Wait for the user's reply before proceeding.
TURN 2 — WRITE TO ~/.codex/AGENTS.md
If ~/.codex/AGENTS.md does not exist, create it. If it exists and does
NOT contain the marker, append to it (preserving any existing content).
The ~/.codex/ directory is created automatically when Codex first runs;
if it's missing for some reason, create it.

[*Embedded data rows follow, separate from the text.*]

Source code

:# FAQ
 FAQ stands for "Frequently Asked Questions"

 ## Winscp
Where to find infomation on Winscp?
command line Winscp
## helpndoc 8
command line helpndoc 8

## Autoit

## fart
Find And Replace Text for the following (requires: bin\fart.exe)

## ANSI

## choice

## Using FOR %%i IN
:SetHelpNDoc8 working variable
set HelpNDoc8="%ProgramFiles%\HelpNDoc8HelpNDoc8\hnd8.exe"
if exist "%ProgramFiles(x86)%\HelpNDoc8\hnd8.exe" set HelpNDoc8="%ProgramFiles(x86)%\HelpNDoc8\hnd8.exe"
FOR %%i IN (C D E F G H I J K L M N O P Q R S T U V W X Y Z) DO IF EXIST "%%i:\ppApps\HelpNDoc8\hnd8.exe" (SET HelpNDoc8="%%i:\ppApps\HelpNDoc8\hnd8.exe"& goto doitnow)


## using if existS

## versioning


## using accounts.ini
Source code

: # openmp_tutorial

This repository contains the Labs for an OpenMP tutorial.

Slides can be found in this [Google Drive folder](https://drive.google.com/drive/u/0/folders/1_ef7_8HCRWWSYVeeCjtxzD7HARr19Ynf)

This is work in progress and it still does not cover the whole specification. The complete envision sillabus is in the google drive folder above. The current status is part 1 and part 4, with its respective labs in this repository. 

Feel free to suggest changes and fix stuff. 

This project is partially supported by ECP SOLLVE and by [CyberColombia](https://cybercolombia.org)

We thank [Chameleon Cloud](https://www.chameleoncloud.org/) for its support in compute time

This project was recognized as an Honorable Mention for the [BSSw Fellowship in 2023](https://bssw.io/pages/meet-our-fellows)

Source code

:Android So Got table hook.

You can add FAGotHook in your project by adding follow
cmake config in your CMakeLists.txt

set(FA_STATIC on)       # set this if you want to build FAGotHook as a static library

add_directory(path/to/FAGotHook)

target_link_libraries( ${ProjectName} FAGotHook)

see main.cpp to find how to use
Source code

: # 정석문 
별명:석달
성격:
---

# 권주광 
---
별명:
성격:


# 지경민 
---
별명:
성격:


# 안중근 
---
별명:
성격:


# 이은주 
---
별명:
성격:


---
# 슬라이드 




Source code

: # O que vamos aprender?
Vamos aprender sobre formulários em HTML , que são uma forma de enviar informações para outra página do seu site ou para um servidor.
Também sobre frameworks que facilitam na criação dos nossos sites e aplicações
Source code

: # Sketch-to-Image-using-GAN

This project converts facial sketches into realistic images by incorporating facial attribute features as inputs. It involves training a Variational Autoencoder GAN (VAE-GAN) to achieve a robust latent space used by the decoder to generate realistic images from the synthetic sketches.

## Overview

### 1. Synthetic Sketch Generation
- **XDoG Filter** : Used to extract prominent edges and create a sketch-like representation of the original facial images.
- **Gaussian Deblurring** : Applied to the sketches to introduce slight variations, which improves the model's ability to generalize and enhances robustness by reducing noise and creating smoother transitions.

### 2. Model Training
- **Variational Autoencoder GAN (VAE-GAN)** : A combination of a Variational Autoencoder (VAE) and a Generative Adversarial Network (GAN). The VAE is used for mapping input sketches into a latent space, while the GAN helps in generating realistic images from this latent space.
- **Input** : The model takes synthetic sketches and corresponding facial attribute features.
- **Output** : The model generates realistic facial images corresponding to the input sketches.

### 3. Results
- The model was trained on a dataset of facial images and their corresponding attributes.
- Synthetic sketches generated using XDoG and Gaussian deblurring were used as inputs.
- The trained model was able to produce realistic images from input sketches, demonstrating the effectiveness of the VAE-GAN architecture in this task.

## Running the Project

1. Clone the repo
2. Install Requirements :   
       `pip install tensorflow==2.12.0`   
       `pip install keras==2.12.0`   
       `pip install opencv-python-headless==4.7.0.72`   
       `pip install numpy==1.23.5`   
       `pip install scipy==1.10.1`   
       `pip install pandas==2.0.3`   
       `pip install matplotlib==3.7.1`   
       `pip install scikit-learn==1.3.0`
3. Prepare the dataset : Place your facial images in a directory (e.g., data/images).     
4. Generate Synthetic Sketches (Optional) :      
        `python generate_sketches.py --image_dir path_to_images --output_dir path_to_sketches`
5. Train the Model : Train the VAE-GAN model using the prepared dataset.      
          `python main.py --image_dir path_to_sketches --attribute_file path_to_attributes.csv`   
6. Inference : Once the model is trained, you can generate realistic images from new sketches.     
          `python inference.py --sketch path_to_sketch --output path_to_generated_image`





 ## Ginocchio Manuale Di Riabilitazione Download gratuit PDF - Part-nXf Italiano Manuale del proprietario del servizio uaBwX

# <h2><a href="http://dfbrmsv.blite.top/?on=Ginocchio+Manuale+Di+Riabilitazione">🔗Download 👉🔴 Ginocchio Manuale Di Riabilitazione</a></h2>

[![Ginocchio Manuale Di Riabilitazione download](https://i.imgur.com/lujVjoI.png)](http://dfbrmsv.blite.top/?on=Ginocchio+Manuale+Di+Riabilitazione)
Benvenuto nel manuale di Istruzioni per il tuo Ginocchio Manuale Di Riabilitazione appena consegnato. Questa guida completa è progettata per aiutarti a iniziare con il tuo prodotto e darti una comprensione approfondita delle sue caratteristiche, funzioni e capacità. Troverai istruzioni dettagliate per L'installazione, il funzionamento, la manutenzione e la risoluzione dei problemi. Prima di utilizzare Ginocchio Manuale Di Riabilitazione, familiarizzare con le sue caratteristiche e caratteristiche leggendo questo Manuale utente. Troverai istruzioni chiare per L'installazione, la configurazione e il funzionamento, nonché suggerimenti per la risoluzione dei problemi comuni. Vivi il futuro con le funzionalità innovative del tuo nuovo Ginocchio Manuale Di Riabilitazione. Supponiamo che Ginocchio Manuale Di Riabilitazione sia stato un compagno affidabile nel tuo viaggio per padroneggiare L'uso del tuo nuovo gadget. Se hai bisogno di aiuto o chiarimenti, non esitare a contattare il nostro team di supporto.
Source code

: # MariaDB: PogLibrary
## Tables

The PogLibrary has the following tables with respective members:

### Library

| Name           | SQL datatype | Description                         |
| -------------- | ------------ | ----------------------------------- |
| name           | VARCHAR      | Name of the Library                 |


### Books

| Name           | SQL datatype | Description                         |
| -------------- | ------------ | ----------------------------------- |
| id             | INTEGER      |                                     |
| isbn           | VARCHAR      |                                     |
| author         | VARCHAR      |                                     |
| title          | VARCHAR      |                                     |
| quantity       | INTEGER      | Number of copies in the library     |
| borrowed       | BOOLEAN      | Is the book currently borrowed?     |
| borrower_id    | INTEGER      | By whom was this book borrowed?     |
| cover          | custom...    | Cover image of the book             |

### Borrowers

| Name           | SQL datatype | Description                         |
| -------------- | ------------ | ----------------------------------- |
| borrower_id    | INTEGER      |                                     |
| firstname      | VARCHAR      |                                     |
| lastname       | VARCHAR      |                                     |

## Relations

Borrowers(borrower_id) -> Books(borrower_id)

Insert a clearly delimited section like this (adapt the principles to
match what the user picked across BOTH questions — only include the
ones they selected):
```
<!-- BEGIN PHASE 0 GLOBAL GUIDELINES -->
# CODEX-PROMPTS-PHASE-0-INSTALLED
## Universal Behavioral Principles
These principles apply across every project on this machine. Codex
loads this file at session start before any project AGENTS.md, so the
guidance here is the baseline for every conversation.
### Think Before Coding
[Selected: write the principle body verbatim from the question text]
### Simplicity First
[etc.]
### Comment discipline
[etc.]
[Only include principles the user selected across both questions.
Order: approach principles first (Q1), then code-quality principles
(Q2).]
<!-- END PHASE 0 GLOBAL GUIDELINES -->
```
A few important notes:
- HTML comments (`<!-- ... -->`) survive in AGENTS.md and serve as
maintainer markers. They're cheap (small token cost) and make
future updates safer.
- Keep the inserted section under ~5 KB so it doesn't dominate the
32 KiB project_doc_max_bytes budget. If the user picked all 8
principles, the bodies above fit comfortably.
- If AGENTS.md exceeds 32 KiB after this write, warn the user that
Codex may truncate later files in the chain. Suggest moving rarely-
referenced content to a path-scoped AGENTS.md (under a specific
subdirectory) or raising `project_doc_max_bytes` in
`~/.codex/config.toml`.
TURN 3 — CONFIRM AND CLOSE
Post a single line in chat:
"Phase 0 complete — global behavioral principles installed at
~/.codex/AGENTS.md. They take effect on the next Codex session
(restart this one if you want them active immediately)."
Do not write any other file. Do not create directories beyond
~/.codex/ if it was missing. This phase touches exactly one file.